» **Enunciado**
Copie sem nenhuma alteração o trecho da crônica sobre a palavra brega, de “Você sabe o” a “de se comportar.”.

Tudo começou quando o amigo cantor e compositor
Márcio Greyck postou uma reclamação que recebeu pelo Facebook: “Uma pessoa
daqui me disse que eu não deveria mais cumprimentar dizendo ‘Boa noite, Faces’,
porque era brega”. Esse gatilho disparou a ideia de escrever esta crônica,
quase um desagravo para o querido e bem-sucedido artista que começou sua
carreira nos anos 60 cantando músicas românticas como “Aparências” e “As
Lembranças”.
Como não ouço palavra que peça passagem livre de
um ouvido a outro de minha cabeça, “Brega” dançou pela minha reflexão e me
levou à adolescência, quando fui testemunha de sua etimologia.
Você sabe o que é uma falsa etimologia? Ao longo
de minha história como professora e jornalista, deparei-me com algumas: “forró”
teria origem em “for all”, bailes que os
militares americanos promoveriam “para
todos”, nas bases militares nordestinas na segunda guerra. Essa bobagem até
engraçada encontra a verdade em Câmara Cascudo, que aponta a correta etimologia
como uma derivação de “forrobodó”, que em banto significa “confusão”, “arrasta-pé”.
O mesmo ocorre com outras palavras cuja
apropriação para construção de uma mitologia não se sustenta, ao contrário,
justifica o preconceito e aprofunda as divisões na sociedade. “Brega” é o outro
caso. Procuro por curiosidade em diversos sites a origem dessa palavrinha de
duas sílabas, que designa muito mais que um gênero musical, mas uma estética
que passa pela moda e até pela forma de pensar e de se comportar.

» **Listagem de dados**
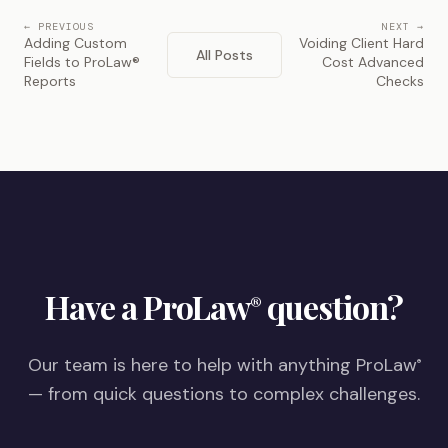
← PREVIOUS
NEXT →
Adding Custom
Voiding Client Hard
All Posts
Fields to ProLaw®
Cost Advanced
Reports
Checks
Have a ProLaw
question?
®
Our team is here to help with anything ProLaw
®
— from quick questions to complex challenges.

==

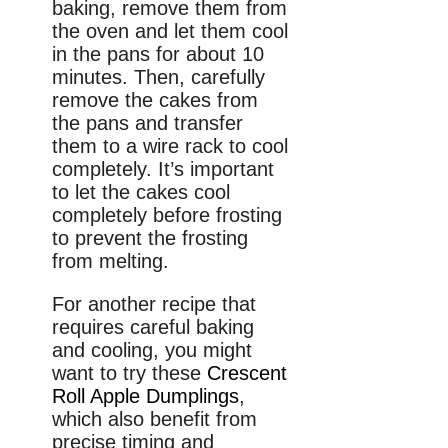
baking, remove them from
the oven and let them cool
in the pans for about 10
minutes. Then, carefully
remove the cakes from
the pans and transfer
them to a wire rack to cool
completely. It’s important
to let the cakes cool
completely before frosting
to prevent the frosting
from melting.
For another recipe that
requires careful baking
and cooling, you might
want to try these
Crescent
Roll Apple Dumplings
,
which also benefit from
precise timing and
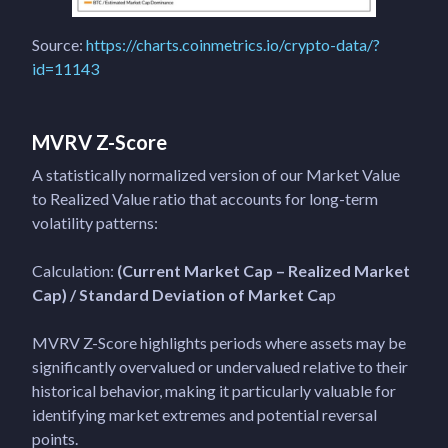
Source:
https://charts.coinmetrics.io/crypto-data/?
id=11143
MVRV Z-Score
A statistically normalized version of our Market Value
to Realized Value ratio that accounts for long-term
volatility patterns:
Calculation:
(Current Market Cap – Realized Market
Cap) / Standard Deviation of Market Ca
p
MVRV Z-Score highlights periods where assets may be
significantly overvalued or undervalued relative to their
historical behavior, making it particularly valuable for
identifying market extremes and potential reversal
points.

==

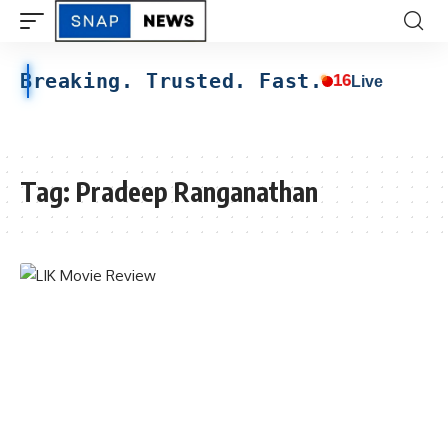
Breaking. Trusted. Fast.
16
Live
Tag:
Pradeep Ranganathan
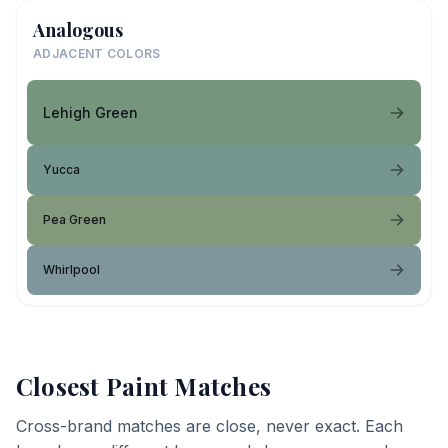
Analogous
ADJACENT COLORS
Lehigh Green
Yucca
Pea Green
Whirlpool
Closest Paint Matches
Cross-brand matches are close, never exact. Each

» **Resolução**
Você sabe o que é uma falsa etimologia? Ao longo
de minha história como professora e jornalista, deparei-me com algumas: “forró”
teria origem em “for all”, bailes que os
militares americanos promoveriam “para
todos”, nas bases militares nordestinas na segunda guerra. Essa bobagem até
engraçada encontra a verdade em Câmara Cascudo, que aponta a correta etimologia
como uma derivação de “forrobodó”, que em banto significa “confusão”, “arrasta-pé”.
O mesmo ocorre com outras palavras cuja
apropriação para construção de uma mitologia não se sustenta, ao contrário,
justifica o preconceito e aprofunda as divisões na sociedade. “Brega” é o outro
caso. Procuro por curiosidade em diversos sites a origem dessa palavrinha de
duas sílabas, que designa muito mais que um gênero musical, mas uma estética
que passa pela moda e até pela forma de pensar e de se comportar.